/*
威佐夫博奕(Wythoff Game) 两堆
对于这种博弈,有一个通项公式:a[k] = [k*(1+sqrt(5))/2],b[k] = a[k]+k;
基于两个规律.首先枚举前几个必败态
(0,0) (1,2) (3,5) (4,7) (6,10),....
规律是,a[k] = 等于之前没有出现的自然数
b[k] = a[k]+k
通项公式的给出,还有一个定理,beatty定理:
正无理数,alpha,beta,如果有1/a+1/b=1,那么数列[an],[bn],严格递增,而且构成正整数上的一个划分
a[n] = [cn]
b[n] = a[n]+n = [c*n] +n = [(c+1)n]
所以有 1/c+1/(c+1) = 1
解得,c=(1+sqrt(5))/2;
完毕
*/
// include file
#include <cstdio>
#include <cstdlib>
#include <cstring>
#include <cmath>
#include <cctype>
#include <ctime>
#include <iostream>
#include <sstream>
#include <fstream>
#include <iomanip>
#include <bitset>
#include <algorithm>
#include <string>
#include <vector>
#include <queue>
#include <set>
#include <list>
#include <functional>
using namespace std;
// typedef
typedef __int64 LL;
//
#define read freopen("in.txt","r",stdin)
#define write freopen("out.txt","w",stdout)
#define Z(a,b) ((a)<<(b))
#define Y(a,b) ((a)>>(b))
const double eps = 1e-6;
const double INFf = 1e100;
const int INFi = 1000000000;
const LL INFll = (LL)1<<62;
const double Pi = acos(-1.0);
template<class T> inline T sqr(T a){return a*a;}
template<class T> inline T TMAX(T x,T y)
{
if(x>y) return x;
return y;
}
template<class T> inline T TMIN(T x,T y)
{
if(x<y) return x;
return y;
}
template<class T> inline T MMAX(T x,T y,T z)
{
return TMAX(TMAX(x,y),z);
}
template<class T> inline T MMIN(T x,T y,T z)
{
return TMIN(TMIN(x,y),z);
}
template<class T> inline void SWAP(T &x,T &y)
{
T t = x;
x = y;
y = t;
}
// code begin
int a,b;
int main()
{
read;
write;
int k,aa,bb;
while(scanf("%d %d",&a,&b)==2)
{
if(a>b) SWAP(a,b);
k = (int)(a*(sqrt(5.0)-1)/2);
aa = (int)(k*(1+sqrt(5.0))/2);
bb = aa+k;
if(aa==a && bb==b)
{
printf("0\n");
continue;
}
aa = (int)((k+1)*(1+sqrt(5.0))/2);
bb = aa+k+1;
if(aa==a && bb==b)
{
printf("0\n");
continue;
}
printf("1\n");
}
return 0;
}

....................

- 任务说明:
**1)** 根据威佐夫博弈代码,回答下列问题:
(a) 注释中枚举的前五个必败态分别是什么?
(b) 由 1/c+1/(c+1) = 1 解得的 c 等于多少?
(c) 常量 INFi 的值被定义为多少?
**2)** 将威佐夫博弈代码中以"const double eps"开头、一直到"TMAX(T x,T y)"为止的部分重新写出,并把其中的"eps"替换为"epsilon"。

....................

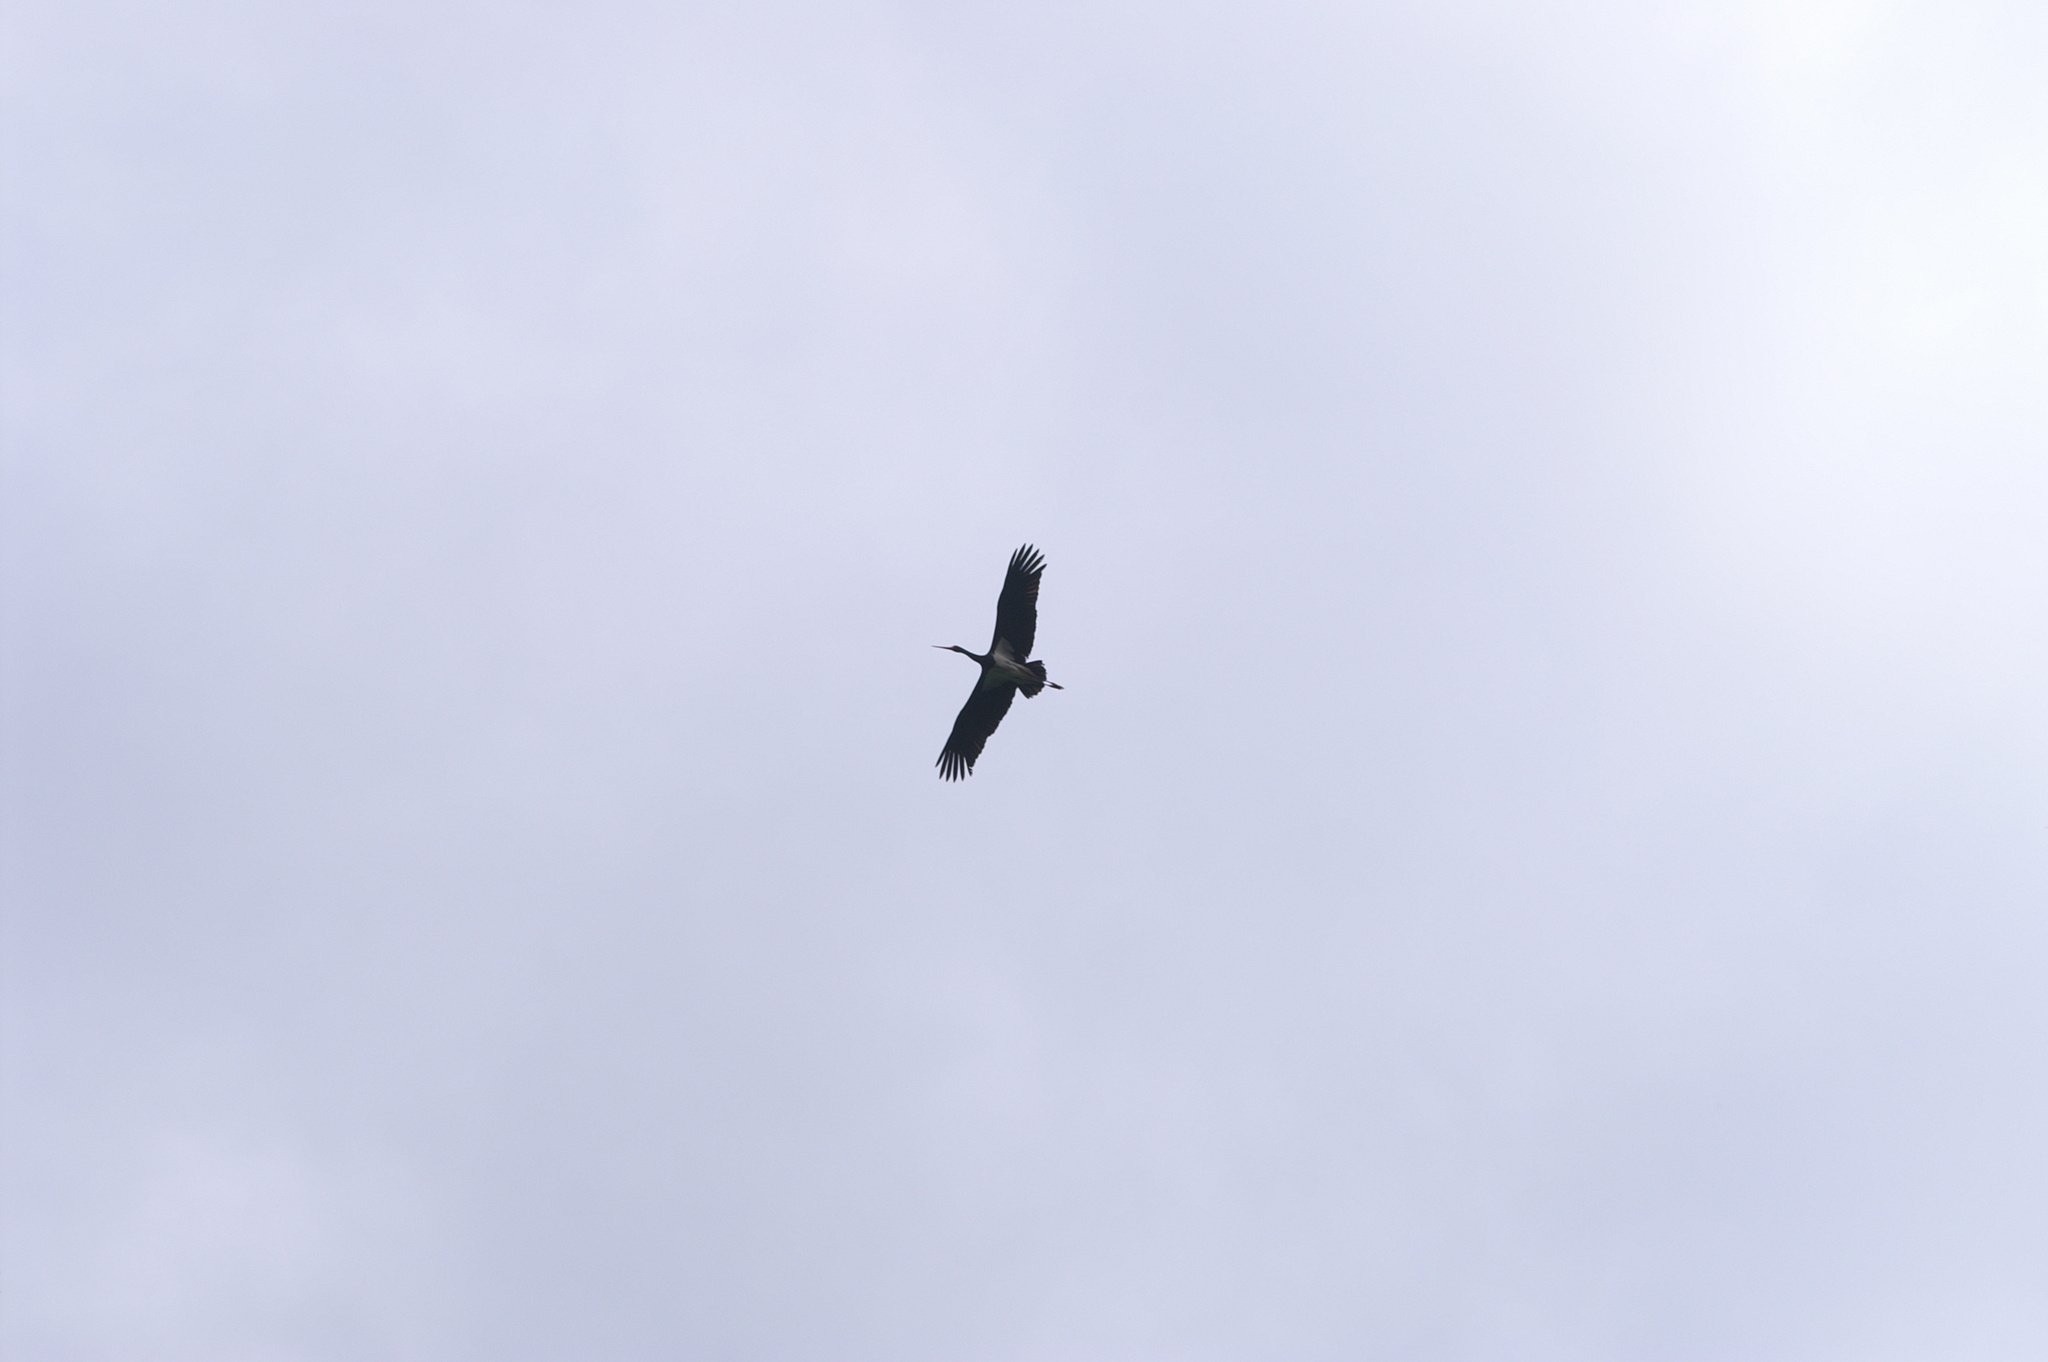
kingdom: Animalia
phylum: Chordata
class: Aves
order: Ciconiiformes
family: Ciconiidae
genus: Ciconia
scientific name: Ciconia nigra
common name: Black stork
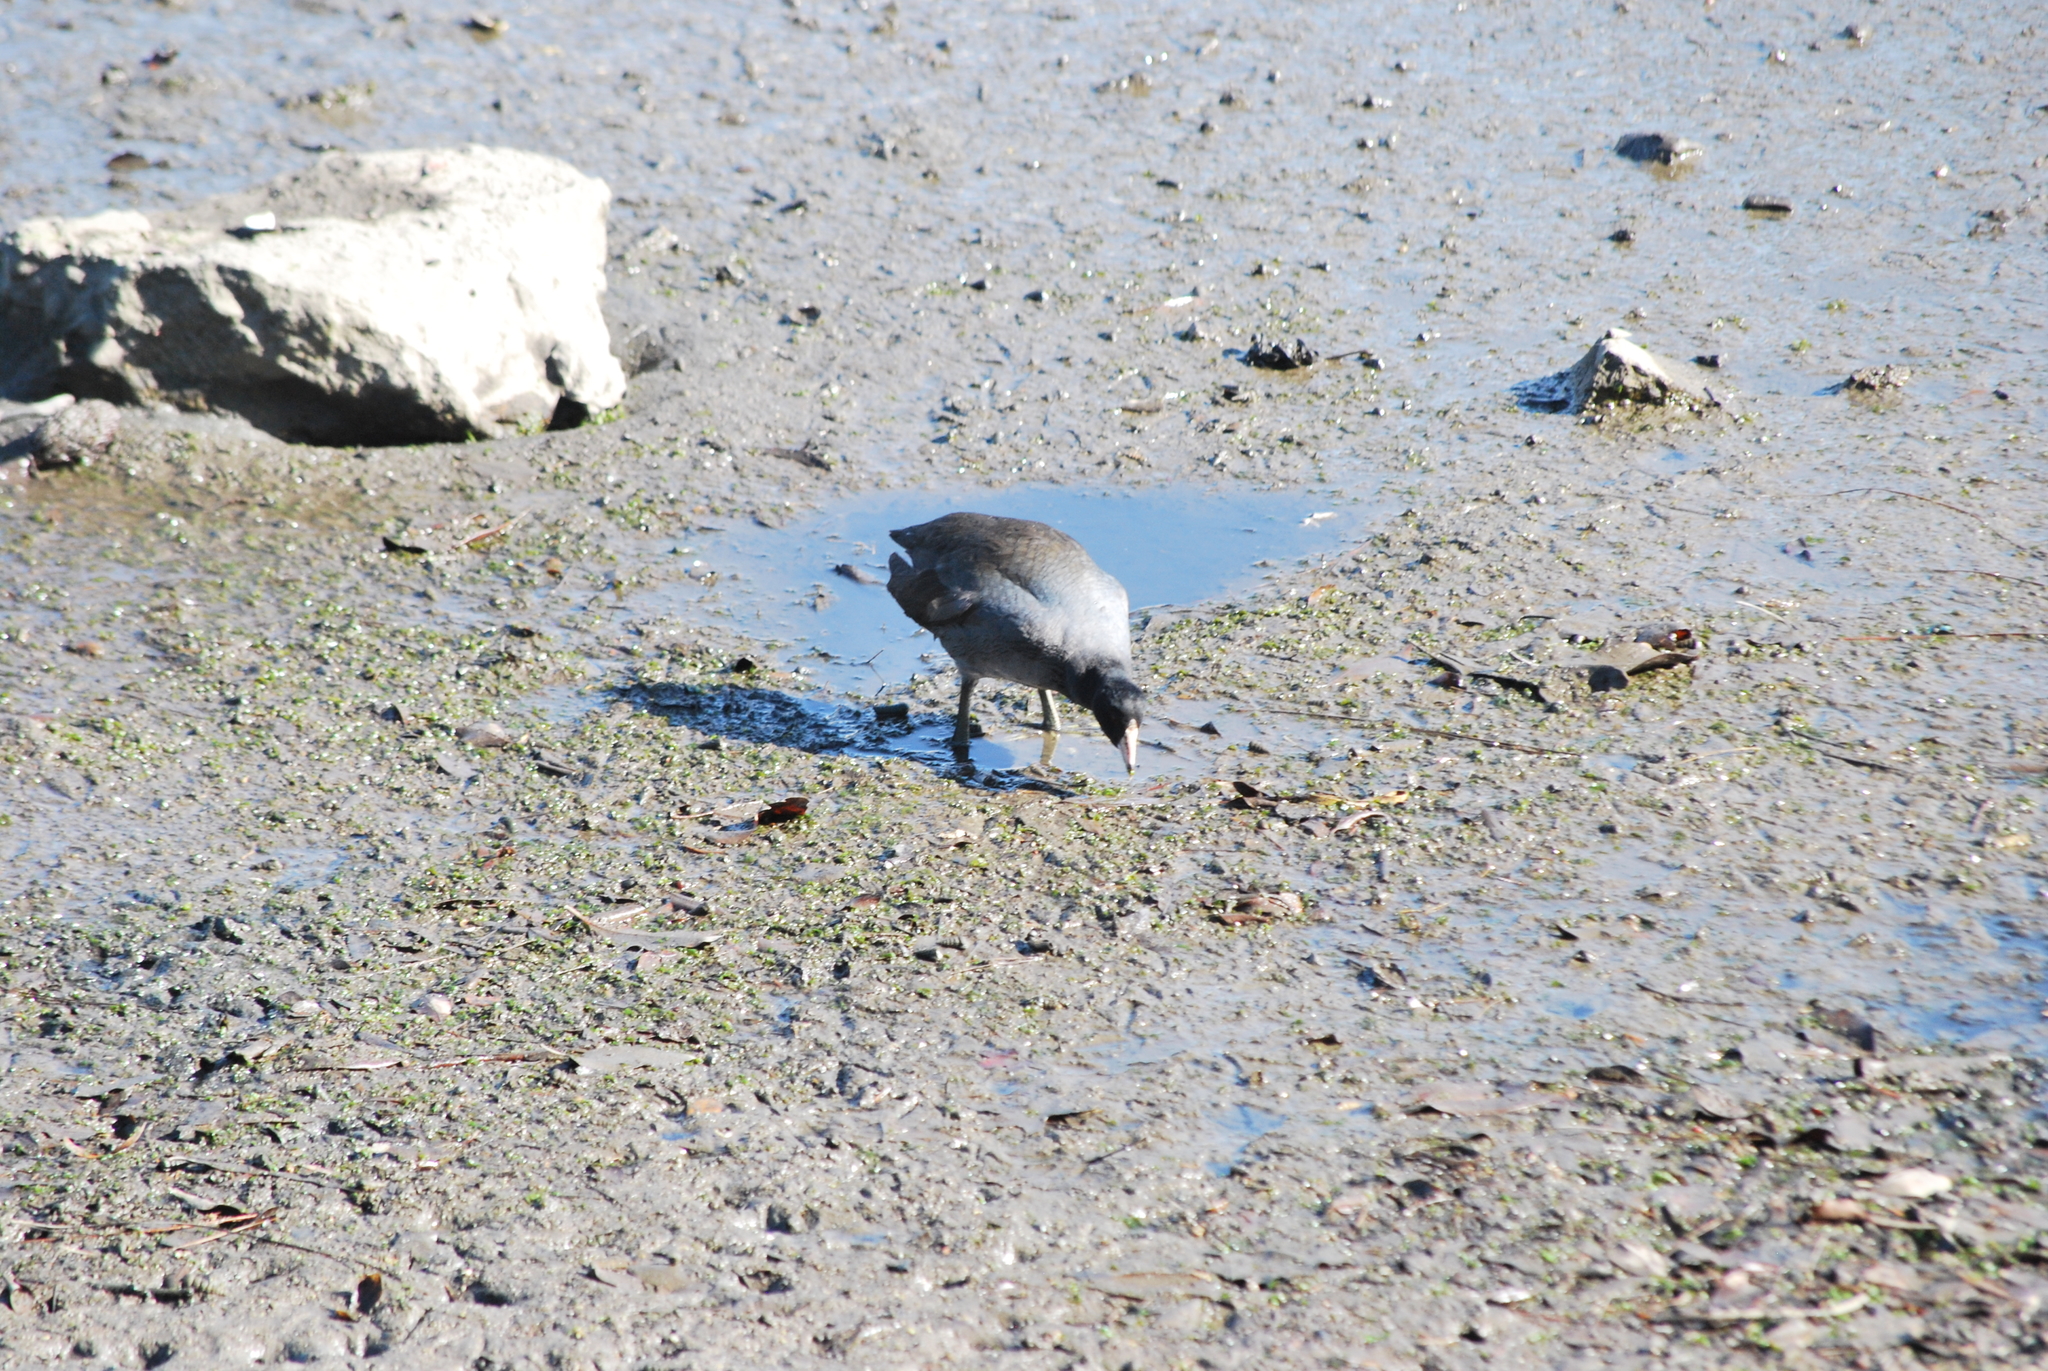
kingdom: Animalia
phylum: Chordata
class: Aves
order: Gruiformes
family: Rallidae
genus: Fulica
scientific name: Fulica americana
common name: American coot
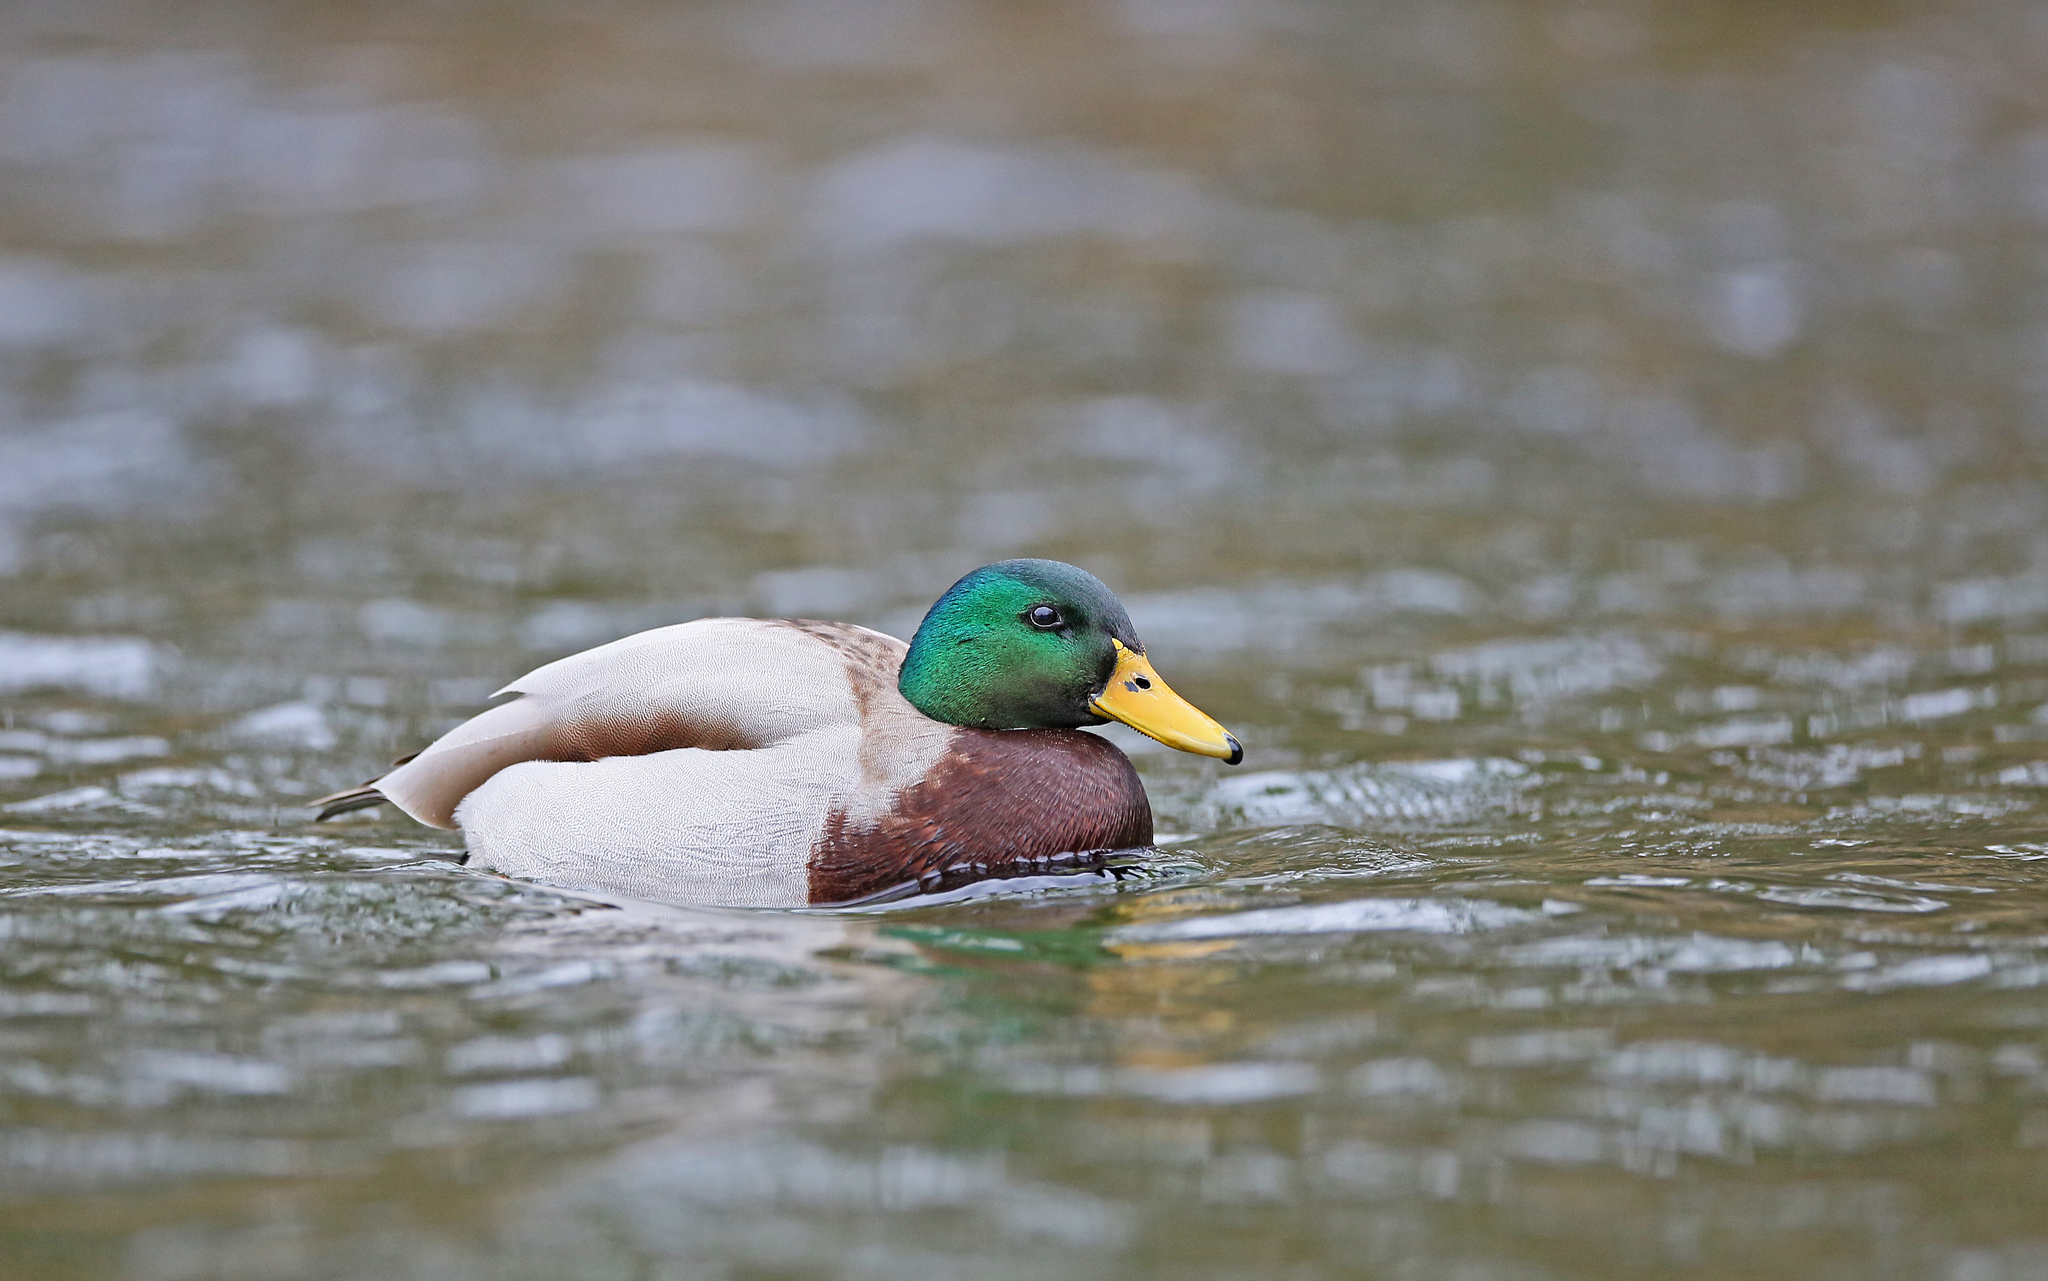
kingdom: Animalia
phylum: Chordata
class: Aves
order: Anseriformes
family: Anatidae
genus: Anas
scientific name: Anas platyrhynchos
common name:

....................

- 参考答案:
**1)**
(a) (0,0)、(1,2)、(3,5)、(4,7)、(6,10)
(b) c=(1+sqrt(5))/2
(c) 1000000000

**2)**
const double epsilon = 1e-6;
const double INFf = 1e100;
const int INFi = 1000000000;
const LL INFll = (LL)1<<62;
const double Pi = acos(-1.0);
template<class T> inline T sqr(T a){return a*a;}
template<class T> inline T TMAX(T x,T y)